Data items

───

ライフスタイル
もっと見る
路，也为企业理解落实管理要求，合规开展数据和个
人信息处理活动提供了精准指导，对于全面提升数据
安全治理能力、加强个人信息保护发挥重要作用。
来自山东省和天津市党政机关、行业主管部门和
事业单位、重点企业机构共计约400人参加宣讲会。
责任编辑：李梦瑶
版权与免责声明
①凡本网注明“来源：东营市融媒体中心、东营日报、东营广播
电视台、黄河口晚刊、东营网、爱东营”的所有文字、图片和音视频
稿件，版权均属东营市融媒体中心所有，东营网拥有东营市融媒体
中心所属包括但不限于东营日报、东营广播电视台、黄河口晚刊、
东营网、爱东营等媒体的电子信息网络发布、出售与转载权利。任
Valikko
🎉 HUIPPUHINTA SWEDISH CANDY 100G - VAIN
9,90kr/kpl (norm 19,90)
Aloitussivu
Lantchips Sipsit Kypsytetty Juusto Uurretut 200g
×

───

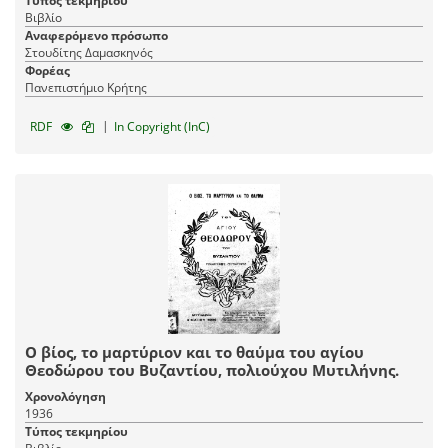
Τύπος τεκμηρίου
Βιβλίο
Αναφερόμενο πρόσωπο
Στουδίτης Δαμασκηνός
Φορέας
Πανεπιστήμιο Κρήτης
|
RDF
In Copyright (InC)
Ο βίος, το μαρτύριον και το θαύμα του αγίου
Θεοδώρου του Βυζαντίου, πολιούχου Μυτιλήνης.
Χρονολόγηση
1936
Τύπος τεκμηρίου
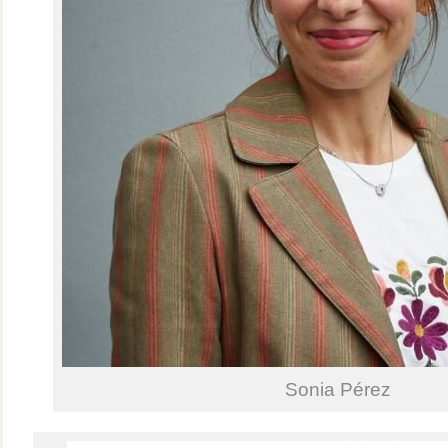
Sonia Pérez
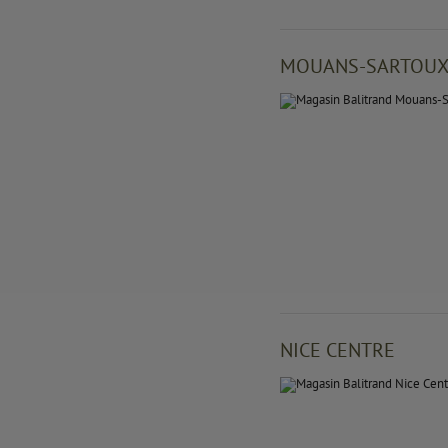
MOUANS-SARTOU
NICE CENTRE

───

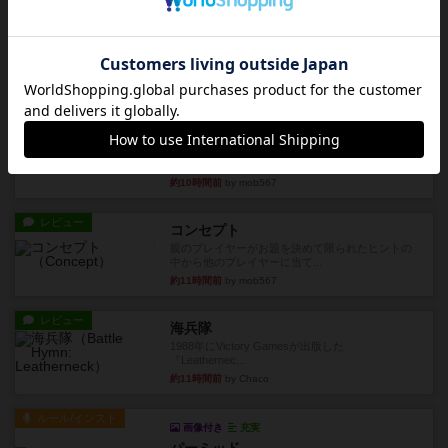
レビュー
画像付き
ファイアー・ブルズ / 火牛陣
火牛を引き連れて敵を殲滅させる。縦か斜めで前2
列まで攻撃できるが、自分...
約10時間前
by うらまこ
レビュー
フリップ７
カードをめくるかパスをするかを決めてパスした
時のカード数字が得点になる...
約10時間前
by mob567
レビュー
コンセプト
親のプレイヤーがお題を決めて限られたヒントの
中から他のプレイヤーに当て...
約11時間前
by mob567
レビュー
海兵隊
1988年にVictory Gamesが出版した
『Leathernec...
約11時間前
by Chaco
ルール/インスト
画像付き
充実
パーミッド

───

__What you will do__: The reply should consist of one number, the count of lines above with the string "黄河口晚刊" in them.

__Your response__: 2